=== What the task requires ===
Copy all of the records below verbatim.

=== Given records ===
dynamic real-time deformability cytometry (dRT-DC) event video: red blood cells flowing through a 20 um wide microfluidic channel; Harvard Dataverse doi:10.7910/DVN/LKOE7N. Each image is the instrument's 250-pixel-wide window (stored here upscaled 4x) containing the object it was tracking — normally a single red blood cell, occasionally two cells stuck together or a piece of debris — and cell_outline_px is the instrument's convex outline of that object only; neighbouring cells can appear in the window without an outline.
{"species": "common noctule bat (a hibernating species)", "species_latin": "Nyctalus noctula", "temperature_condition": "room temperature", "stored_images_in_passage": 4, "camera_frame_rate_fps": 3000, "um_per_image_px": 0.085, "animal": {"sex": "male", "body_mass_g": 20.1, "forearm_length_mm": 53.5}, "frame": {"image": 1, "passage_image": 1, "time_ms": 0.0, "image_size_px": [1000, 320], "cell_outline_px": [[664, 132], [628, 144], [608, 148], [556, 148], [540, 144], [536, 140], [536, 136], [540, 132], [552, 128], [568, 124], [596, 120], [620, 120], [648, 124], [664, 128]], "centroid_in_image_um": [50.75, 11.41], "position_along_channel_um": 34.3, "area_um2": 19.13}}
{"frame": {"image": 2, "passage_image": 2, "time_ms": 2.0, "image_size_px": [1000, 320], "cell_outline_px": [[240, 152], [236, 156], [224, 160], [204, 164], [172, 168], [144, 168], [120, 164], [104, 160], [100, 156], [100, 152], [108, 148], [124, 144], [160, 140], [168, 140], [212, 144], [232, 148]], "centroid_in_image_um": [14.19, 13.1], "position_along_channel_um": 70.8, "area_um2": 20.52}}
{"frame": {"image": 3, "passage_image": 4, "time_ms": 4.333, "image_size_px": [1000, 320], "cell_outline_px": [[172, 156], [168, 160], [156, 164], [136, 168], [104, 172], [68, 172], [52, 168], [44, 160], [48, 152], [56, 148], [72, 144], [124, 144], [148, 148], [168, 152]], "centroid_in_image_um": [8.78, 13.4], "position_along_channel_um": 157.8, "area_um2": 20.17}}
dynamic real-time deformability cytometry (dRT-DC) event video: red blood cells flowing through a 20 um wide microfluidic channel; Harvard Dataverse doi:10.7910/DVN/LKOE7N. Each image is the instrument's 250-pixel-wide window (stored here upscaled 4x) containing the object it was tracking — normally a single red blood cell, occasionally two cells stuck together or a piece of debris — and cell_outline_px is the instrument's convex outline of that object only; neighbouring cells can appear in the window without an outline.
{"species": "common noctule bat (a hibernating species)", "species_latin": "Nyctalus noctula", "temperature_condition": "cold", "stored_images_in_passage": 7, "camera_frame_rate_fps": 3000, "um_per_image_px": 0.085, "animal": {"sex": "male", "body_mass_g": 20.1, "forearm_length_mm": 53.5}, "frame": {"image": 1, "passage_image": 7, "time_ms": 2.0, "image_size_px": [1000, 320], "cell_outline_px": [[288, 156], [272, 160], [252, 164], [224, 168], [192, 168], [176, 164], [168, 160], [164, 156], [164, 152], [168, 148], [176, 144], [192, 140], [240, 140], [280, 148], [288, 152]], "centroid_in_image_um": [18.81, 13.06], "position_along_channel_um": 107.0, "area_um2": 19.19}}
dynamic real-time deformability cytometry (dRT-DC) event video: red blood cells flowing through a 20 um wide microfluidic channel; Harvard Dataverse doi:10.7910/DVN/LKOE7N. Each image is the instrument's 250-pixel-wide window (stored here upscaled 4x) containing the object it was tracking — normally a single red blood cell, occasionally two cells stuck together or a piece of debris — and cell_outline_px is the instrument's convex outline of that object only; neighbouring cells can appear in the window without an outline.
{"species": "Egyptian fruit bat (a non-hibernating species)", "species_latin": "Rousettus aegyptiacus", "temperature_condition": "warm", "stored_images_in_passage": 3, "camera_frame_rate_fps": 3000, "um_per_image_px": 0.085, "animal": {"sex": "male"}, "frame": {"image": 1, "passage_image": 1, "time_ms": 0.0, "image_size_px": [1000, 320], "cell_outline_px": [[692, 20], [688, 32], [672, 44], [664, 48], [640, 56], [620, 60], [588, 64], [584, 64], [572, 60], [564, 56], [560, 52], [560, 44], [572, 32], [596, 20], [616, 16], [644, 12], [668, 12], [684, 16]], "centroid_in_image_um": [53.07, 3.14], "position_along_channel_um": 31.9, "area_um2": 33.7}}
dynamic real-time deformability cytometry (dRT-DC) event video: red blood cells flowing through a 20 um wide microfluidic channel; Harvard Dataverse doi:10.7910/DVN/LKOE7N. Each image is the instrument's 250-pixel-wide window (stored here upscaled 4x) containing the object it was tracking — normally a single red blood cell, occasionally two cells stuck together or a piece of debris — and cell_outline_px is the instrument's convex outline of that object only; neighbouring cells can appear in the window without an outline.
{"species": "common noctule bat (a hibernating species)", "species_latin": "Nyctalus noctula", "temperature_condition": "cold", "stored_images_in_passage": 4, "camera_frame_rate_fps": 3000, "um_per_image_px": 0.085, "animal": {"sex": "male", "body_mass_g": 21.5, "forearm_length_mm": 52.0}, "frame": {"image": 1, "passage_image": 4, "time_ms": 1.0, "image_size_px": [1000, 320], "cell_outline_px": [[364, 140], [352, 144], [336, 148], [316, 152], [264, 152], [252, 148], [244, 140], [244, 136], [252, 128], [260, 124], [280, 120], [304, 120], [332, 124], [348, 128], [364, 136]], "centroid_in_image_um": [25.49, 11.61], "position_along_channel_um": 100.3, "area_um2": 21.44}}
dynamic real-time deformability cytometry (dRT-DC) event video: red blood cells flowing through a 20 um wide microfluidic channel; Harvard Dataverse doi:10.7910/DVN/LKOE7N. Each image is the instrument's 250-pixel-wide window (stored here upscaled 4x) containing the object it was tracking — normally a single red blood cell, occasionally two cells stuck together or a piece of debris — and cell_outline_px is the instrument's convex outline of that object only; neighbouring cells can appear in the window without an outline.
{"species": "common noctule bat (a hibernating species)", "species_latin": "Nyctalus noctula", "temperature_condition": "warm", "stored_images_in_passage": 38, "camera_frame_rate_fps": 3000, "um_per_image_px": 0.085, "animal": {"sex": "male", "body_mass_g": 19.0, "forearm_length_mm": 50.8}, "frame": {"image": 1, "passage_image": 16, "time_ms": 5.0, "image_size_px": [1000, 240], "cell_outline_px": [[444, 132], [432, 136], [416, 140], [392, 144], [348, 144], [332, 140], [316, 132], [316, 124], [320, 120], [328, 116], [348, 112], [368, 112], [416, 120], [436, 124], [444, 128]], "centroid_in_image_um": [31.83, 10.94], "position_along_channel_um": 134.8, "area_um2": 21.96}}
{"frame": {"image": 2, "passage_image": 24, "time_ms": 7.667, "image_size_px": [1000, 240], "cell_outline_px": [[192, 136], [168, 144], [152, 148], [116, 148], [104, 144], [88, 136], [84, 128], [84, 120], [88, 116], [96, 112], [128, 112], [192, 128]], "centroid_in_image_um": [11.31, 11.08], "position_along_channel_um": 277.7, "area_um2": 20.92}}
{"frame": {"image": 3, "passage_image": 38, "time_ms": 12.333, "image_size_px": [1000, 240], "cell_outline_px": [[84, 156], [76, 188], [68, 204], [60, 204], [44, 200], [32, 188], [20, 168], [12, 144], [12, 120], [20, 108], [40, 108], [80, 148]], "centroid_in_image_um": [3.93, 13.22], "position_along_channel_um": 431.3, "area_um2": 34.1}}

=== Answer to the exercise ===
dynamic real-time deformability cytometry (dRT-DC) event video: red blood cells flowing through a 20 um wide microfluidic channel; Harvard Dataverse doi:10.7910/DVN/LKOE7N. Each image is the instrument's 250-pixel-wide window (stored here upscaled 4x) containing the object it was tracking — normally a single red blood cell, occasionally two cells stuck together or a piece of debris — and cell_outline_px is the instrument's convex outline of that object only; neighbouring cells can appear in the window without an outline.
{"species": "common noctule bat (a hibernating species)", "species_latin": "Nyctalus noctula", "temperature_condition": "room temperature", "stored_images_in_passage": 4, "camera_frame_rate_fps": 3000, "um_per_image_px": 0.085, "animal": {"sex": "male", "body_mass_g": 20.1, "forearm_length_mm": 53.5}, "frame": {"image": 1, "passage_image": 1, "time_ms": 0.0, "image_size_px": [1000, 320], "cell_outline_px": [[664, 132], [628, 144], [608, 148], [556, 148], [540, 144], [536, 140], [536, 136], [540, 132], [552, 128], [568, 124], [596, 120], [620, 120], [648, 124], [664, 128]], "centroid_in_image_um": [50.75, 11.41], "position_along_channel_um": 34.3, "area_um2": 19.13}}
{"frame": {"image": 2, "passage_image": 2, "time_ms": 2.0, "image_size_px": [1000, 320], "cell_outline_px": [[240, 152], [236, 156], [224, 160], [204, 164], [172, 168], [144, 168], [120, 164], [104, 160], [100, 156], [100, 152], [108, 148], [124, 144], [160, 140], [168, 140], [212, 144], [232, 148]], "centroid_in_image_um": [14.19, 13.1], "position_along_channel_um": 70.8, "area_um2": 20.52}}
{"frame": {"image": 3, "passage_image": 4, "time_ms": 4.333, "image_size_px": [1000, 320], "cell_outline_px": [[172, 156], [168, 160], [156, 164], [136, 168], [104, 172], [68, 172], [52, 168], [44, 160], [48, 152], [56, 148], [72, 144], [124, 144], [148, 148], [168, 152]], "centroid_in_image_um": [8.78, 13.4], "position_along_channel_um": 157.8, "area_um2": 20.17}}
dynamic real-time deformability cytometry (dRT-DC) event video: red blood cells flowing through a 20 um wide microfluidic channel; Harvard Dataverse doi:10.7910/DVN/LKOE7N. Each image is the instrument's 250-pixel-wide window (stored here upscaled 4x) containing the object it was tracking — normally a single red blood cell, occasionally two cells stuck together or a piece of debris — and cell_outline_px is the instrument's convex outline of that object only; neighbouring cells can appear in the window without an outline.
{"species": "common noctule bat (a hibernating species)", "species_latin": "Nyctalus noctula", "temperature_condition": "cold", "stored_images_in_passage": 7, "camera_frame_rate_fps": 3000, "um_per_image_px": 0.085, "animal": {"sex": "male", "body_mass_g": 20.1, "forearm_length_mm": 53.5}, "frame": {"image": 1, "passage_image": 7, "time_ms": 2.0, "image_size_px": [1000, 320], "cell_outline_px": [[288, 156], [272, 160], [252, 164], [224, 168], [192, 168], [176, 164], [168, 160], [164, 156], [164, 152], [168, 148], [176, 144], [192, 140], [240, 140], [280, 148], [288, 152]], "centroid_in_image_um": [18.81, 13.06], "position_along_channel_um": 107.0, "area_um2": 19.19}}
dynamic real-time deformability cytometry (dRT-DC) event video: red blood cells flowing through a 20 um wide microfluidic channel; Harvard Dataverse doi:10.7910/DVN/LKOE7N. Each image is the instrument's 250-pixel-wide window (stored here upscaled 4x) containing the object it was tracking — normally a single red blood cell, occasionally two cells stuck together or a piece of debris — and cell_outline_px is the instrument's convex outline of that object only; neighbouring cells can appear in the window without an outline.
{"species": "Egyptian fruit bat (a non-hibernating species)", "species_latin": "Rousettus aegyptiacus", "temperature_condition": "warm", "stored_images_in_passage": 3, "camera_frame_rate_fps": 3000, "um_per_image_px": 0.085, "animal": {"sex": "male"}, "frame": {"image": 1, "passage_image": 1, "time_ms": 0.0, "image_size_px": [1000, 320], "cell_outline_px": [[692, 20], [688, 32], [672, 44], [664, 48], [640, 56], [620, 60], [588, 64], [584, 64], [572, 60], [564, 56], [560, 52], [560, 44], [572, 32], [596, 20], [616, 16], [644, 12], [668, 12], [684, 16]], "centroid_in_image_um": [53.07, 3.14], "position_along_channel_um": 31.9, "area_um2": 33.7}}
dynamic real-time deformability cytometry (dRT-DC) event video: red blood cells flowing through a 20 um wide microfluidic channel; Harvard Dataverse doi:10.7910/DVN/LKOE7N. Each image is the instrument's 250-pixel-wide window (stored here upscaled 4x) containing the object it was tracking — normally a single red blood cell, occasionally two cells stuck together or a piece of debris — and cell_outline_px is the instrument's convex outline of that object only; neighbouring cells can appear in the window without an outline.
{"species": "common noctule bat (a hibernating species)", "species_latin": "Nyctalus noctula", "temperature_condition": "cold", "stored_images_in_passage": 4, "camera_frame_rate_fps": 3000, "um_per_image_px": 0.085, "animal": {"sex": "male", "body_mass_g": 21.5, "forearm_length_mm": 52.0}, "frame": {"image": 1, "passage_image": 4, "time_ms": 1.0, "image_size_px": [1000, 320], "cell_outline_px": [[364, 140], [352, 144], [336, 148], [316, 152], [264, 152], [252, 148], [244, 140], [244, 136], [252, 128], [260, 124], [280, 120], [304, 120], [332, 124], [348, 128], [364, 136]], "centroid_in_image_um": [25.49, 11.61], "position_along_channel_um": 100.3, "area_um2": 21.44}}
dynamic real-time deformability cytometry (dRT-DC) event video: red blood cells flowing through a 20 um wide microfluidic channel; Harvard Dataverse doi:10.7910/DVN/LKOE7N. Each image is the instrument's 250-pixel-wide window (stored here upscaled 4x) containing the object it was tracking — normally a single red blood cell, occasionally two cells stuck together or a piece of debris — and cell_outline_px is the instrument's convex outline of that object only; neighbouring cells can appear in the window without an outline.
{"species": "common noctule bat (a hibernating species)", "species_latin": "Nyctalus noctula", "temperature_condition": "warm", "stored_images_in_passage": 38, "camera_frame_rate_fps": 3000, "um_per_image_px": 0.085, "animal": {"sex": "male", "body_mass_g": 19.0, "forearm_length_mm": 50.8}, "frame": {"image": 1, "passage_image": 16, "time_ms": 5.0, "image_size_px": [1000, 240], "cell_outline_px": [[444, 132], [432, 136], [416, 140], [392, 144], [348, 144], [332, 140], [316, 132], [316, 124], [320, 120], [328, 116], [348, 112], [368, 112], [416, 120], [436, 124], [444, 128]], "centroid_in_image_um": [31.83, 10.94], "position_along_channel_um": 134.8, "area_um2": 21.96}}
{"frame": {"image": 2, "passage_image": 24, "time_ms": 7.667, "image_size_px": [1000, 240], "cell_outline_px": [[192, 136], [168, 144], [152, 148], [116, 148], [104, 144], [88, 136], [84, 128], [84, 120], [88, 116], [96, 112], [128, 112], [192, 128]], "centroid_in_image_um": [11.31, 11.08], "position_along_channel_um": 277.7, "area_um2": 20.92}}
{"frame": {"image": 3, "passage_image": 38, "time_ms": 12.333, "image_size_px": [1000, 240], "cell_outline_px": [[84, 156], [76, 188], [68, 204], [60, 204], [44, 200], [32, 188], [20, 168], [12, 144], [12, 120], [20, 108], [40, 108], [80, 148]], "centroid_in_image_um": [3.93, 13.22], "position_along_channel_um": 431.3, "area_um2": 34.1}}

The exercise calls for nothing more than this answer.